Segment Start: PROVIDED ENTRIES

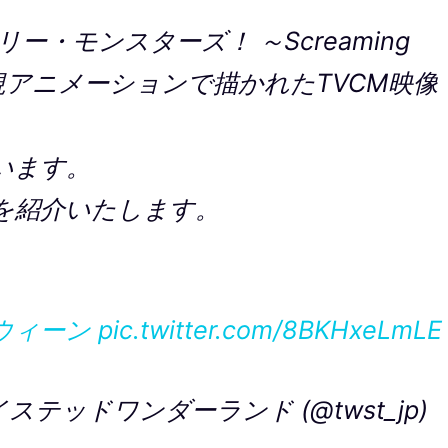
・モンスターズ！ ～Screaming
」の新規アニメーションで描かれたTVCM映像
います。
.を紹介いたします。
ウィーン
pic.twitter.com/8BKHxeLmLE
テッドワンダーランド (@twst_jp)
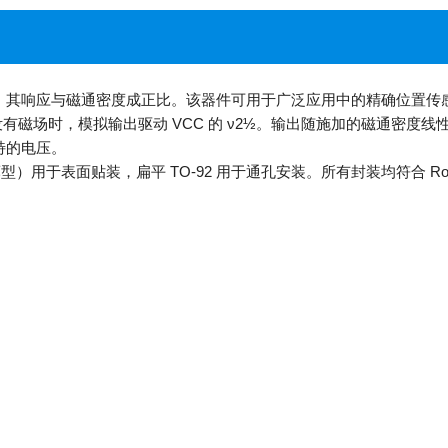
电路，其响应与磁通密度成正比。该器件可用于广泛应用中的精确位置传
V。当没有磁场时，模拟输出驱动 VCC 的 ν2½。输出随施加的磁通
特的电压。
（薄型）用于表面贴装，扁平 TO-92 用于通孔安装。所有封装均符合 Ro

Segment End: PROVIDED ENTRIES

REQUIRED ACTION |
Transcribe the records in full and exactly. Pictures stay out.

RESULT |
・モンスターズ！ ～Screaming
」の新規アニメーションで描かれたTVCM映像
います。
.を紹介いたします。
ウィーン
pic.twitter.com/8BKHxeLmLE
テッドワンダーランド (@twst_jp)
电路，其响应与磁通密度成正比。该器件可用于广泛应用中的精确位置传
V。当没有磁场时，模拟输出驱动 VCC 的 ν2½。输出随施加的磁通
特的电压。
（薄型）用于表面贴装，扁平 TO-92 用于通孔安装。所有封装均符合 Ro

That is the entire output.